-------- DATA FOR THIS TASK

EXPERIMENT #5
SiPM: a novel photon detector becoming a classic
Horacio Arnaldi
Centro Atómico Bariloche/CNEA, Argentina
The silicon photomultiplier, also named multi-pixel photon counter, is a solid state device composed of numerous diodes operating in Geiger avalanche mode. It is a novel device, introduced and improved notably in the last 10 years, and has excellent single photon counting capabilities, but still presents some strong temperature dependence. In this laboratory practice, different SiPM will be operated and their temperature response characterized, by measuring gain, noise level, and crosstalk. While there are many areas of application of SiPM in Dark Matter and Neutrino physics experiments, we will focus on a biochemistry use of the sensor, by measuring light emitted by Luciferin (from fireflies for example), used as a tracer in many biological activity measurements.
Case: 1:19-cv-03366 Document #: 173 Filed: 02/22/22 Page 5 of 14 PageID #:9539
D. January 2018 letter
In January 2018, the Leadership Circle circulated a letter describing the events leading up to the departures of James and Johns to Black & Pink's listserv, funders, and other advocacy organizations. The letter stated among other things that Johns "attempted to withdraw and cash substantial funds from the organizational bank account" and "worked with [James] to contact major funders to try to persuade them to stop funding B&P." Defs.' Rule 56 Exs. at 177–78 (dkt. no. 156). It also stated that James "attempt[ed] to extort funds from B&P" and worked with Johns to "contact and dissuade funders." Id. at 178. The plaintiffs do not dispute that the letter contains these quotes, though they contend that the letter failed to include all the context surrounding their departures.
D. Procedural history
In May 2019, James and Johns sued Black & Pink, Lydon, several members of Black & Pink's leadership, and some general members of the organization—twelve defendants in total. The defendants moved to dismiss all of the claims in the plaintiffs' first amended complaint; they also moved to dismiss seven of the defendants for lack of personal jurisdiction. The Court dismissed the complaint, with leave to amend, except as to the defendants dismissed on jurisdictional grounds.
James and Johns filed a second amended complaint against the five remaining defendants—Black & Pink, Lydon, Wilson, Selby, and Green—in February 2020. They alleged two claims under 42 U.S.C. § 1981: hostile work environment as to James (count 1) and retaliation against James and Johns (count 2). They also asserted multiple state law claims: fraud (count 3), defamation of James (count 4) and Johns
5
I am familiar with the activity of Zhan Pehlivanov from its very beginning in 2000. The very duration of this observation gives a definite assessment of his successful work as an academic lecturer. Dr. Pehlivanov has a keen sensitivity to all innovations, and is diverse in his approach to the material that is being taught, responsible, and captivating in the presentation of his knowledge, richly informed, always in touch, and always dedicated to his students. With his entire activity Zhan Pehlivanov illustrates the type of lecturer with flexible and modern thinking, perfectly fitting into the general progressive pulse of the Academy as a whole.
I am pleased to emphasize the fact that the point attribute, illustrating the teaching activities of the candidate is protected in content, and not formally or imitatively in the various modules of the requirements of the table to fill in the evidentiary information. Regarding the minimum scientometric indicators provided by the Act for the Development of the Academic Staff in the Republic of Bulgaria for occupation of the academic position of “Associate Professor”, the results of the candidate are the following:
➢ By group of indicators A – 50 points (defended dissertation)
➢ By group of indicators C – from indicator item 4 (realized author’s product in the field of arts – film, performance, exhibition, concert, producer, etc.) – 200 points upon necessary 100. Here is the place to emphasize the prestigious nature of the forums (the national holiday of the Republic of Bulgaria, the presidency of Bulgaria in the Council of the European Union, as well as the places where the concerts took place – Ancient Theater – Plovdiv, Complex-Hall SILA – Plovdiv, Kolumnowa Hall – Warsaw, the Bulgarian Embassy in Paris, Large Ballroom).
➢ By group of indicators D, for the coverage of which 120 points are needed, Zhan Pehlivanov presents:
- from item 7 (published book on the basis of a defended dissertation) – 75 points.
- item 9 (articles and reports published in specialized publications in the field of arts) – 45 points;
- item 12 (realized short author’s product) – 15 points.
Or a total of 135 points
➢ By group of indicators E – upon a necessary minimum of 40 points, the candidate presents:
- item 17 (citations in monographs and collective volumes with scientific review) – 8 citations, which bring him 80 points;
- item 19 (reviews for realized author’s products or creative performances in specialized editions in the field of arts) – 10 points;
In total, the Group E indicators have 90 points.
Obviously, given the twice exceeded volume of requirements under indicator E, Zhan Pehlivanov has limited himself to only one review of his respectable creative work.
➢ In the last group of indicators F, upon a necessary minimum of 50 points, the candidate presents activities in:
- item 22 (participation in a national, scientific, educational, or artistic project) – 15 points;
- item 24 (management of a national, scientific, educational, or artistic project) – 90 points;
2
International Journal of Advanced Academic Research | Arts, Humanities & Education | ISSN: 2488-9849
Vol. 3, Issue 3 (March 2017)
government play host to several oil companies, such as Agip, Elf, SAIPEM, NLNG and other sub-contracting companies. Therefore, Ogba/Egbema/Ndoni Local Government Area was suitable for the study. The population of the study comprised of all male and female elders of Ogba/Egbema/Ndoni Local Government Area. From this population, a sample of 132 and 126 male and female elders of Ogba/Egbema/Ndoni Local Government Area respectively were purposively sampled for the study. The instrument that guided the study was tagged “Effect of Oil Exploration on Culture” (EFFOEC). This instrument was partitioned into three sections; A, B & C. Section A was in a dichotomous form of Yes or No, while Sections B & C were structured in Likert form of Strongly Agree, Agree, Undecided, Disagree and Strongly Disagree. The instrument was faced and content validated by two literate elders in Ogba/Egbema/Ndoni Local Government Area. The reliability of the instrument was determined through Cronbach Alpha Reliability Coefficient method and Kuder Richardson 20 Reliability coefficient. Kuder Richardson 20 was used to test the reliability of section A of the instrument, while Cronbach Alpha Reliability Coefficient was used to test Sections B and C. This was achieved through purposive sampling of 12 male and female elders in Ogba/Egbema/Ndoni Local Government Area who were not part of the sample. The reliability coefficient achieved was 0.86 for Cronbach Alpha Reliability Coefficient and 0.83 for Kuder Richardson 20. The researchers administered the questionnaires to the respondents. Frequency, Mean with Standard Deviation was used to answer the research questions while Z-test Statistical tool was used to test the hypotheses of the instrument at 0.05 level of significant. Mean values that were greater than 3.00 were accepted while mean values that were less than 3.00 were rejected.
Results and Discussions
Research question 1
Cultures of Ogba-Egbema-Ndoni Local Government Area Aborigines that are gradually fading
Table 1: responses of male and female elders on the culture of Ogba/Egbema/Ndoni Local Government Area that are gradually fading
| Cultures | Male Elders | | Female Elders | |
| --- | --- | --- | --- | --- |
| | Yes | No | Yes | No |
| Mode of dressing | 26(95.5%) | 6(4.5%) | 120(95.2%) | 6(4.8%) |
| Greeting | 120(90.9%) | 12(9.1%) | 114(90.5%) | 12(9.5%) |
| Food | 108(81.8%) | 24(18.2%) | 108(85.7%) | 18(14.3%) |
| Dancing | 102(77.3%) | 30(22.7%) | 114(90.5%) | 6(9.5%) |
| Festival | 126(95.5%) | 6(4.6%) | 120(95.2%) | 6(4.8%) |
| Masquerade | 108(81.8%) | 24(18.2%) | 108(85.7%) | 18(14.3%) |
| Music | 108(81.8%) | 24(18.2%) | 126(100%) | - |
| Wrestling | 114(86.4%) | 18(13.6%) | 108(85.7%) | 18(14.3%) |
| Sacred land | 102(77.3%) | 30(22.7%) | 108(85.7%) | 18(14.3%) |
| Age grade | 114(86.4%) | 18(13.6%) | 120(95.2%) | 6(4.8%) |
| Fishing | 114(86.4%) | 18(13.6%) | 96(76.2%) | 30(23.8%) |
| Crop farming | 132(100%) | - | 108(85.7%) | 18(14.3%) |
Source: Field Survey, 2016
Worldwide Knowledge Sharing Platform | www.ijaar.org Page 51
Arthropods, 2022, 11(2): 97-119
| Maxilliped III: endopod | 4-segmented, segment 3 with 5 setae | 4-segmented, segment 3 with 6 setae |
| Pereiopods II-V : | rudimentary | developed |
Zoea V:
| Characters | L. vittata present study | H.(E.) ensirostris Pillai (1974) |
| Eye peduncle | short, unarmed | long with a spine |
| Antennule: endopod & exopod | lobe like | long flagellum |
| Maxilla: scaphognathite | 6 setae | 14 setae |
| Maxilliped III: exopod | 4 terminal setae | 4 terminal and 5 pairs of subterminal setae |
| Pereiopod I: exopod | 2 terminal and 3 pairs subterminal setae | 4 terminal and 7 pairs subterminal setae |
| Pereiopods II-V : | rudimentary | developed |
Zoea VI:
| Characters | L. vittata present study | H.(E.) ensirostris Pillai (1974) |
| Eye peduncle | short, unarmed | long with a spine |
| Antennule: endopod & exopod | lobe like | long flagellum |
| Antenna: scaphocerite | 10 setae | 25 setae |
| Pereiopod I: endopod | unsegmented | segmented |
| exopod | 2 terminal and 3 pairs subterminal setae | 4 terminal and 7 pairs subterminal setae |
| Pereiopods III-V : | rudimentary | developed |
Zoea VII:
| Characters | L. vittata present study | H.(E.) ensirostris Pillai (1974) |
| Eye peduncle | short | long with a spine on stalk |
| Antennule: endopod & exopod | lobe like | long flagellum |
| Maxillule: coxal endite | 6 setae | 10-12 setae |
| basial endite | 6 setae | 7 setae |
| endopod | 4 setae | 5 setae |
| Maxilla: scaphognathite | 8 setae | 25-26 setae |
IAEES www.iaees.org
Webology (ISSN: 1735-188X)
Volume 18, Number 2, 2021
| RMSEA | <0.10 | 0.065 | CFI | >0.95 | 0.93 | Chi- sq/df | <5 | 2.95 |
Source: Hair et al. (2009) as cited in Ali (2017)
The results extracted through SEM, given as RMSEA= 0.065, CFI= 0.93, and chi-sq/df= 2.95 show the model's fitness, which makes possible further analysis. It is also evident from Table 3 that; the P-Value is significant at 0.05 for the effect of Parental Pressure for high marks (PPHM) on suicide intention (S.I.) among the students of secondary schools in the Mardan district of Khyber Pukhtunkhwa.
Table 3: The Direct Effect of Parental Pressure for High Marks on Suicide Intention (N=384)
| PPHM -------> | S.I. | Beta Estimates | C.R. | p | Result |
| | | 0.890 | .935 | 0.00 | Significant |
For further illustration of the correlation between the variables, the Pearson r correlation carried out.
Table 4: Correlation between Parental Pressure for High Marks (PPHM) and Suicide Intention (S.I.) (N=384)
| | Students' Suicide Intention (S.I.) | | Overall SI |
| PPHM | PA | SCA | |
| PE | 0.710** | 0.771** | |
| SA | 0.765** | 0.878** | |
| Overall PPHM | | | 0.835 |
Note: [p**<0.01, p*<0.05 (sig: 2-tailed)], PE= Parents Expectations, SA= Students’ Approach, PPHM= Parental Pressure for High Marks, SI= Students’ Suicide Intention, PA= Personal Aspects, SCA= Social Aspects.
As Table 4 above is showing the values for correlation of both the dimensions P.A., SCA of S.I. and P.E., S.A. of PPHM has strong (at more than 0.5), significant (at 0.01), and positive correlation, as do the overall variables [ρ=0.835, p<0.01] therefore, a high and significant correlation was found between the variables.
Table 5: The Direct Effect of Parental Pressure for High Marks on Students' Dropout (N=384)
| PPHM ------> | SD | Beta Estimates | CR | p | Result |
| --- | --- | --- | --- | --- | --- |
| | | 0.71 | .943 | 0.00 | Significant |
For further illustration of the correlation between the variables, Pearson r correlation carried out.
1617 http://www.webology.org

----------------

▶ WHAT THE TASK REQUIRES
If a line in the records has the word "Direct", copy that line.

▶ ANSWER BOX
Table 3: The Direct Effect of Parental Pressure for High Marks on Suicide Intention (N=384)
Table 5: The Direct Effect of Parental Pressure for High Marks on Students' Dropout (N=384)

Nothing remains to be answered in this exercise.